IBM's Watson slow to convert knowledge into dollars and cents

IBM's Watson technology is struggling to meet lofty company projections for generated revenue, according to a new Wall Street Journal report. Stumbles associated with high-profile health industry projects are among several reasons Watson--projected to bring in revenue upward of $1 billion annually by 2018--had generated total revenue of less than $100 million as of October 2013.

At the University of Texas M.D. Anderson Cancer Center, for instance, a project centered on improving leukemia treatment through medical literature mining was described as being "in a ditch" early last year by one IBM executive. According to WSJ, doctors at the Houston-based facility and IBM engineers did not understand each other's needs, and initially only collaborated in person sporadically.

While those efforts were described by Lynda Chin, M.D., Anderson's chairwoman of genomic medicine, as back on track, they represent the largest Watson deal at close to $15 million, according to WSJ; IBM executives hope the project could ultimately be worth $100 million.

Meanwhile, health insurer WellPoint is using Watson to speed pre-approval processes for patients. While WellPoint Vice President Elizabeth Bigham told WSJ that using Watson "has become part of the way we do business," initially, Watson struggled to learn health payer's policies.

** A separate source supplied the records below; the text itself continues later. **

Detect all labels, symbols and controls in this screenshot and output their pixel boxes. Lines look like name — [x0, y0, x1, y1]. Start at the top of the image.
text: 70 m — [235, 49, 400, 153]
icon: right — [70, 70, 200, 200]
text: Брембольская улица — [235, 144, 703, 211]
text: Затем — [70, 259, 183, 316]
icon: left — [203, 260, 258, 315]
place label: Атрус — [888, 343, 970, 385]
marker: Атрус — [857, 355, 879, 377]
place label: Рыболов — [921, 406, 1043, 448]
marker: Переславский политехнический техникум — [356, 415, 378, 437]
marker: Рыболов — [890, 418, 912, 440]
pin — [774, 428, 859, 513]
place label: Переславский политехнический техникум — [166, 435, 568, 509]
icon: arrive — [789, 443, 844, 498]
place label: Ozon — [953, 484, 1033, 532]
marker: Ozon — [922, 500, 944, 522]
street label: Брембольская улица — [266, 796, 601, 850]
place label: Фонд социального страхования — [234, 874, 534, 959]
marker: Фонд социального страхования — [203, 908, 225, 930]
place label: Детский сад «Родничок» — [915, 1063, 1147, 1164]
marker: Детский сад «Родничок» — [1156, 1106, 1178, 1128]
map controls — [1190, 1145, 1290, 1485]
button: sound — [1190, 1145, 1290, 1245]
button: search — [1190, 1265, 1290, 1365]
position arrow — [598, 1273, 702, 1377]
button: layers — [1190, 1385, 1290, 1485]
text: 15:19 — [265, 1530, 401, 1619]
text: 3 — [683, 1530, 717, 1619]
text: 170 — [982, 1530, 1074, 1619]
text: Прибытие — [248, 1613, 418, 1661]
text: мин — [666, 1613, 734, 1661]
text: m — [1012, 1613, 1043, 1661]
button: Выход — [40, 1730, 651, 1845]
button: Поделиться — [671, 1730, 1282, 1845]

The Cleveland Clinic began working with IBM on the technology in the fall of 2012 to improve medical school training. Last fall, Cleveland Clinic, Case Western Reserve University and IBM Research also announced a collaboration to offer doctors real-time analysis of patient records to improve care.

Memorial Sloan-Kettering Cancer Center is using a cloud-based version of Watson technology to enable clinicians to provide personalized treatments to patients.

Watson made its first public appearance in February 2011 on the game show "Jeopardy," where it defeated two of the program's most heralded champions: Ken Jennings, who in 2004 won 74 consecutive games, and Brad Rutter, who holds Jeopardy's all-time record for money earned with more than $3 million.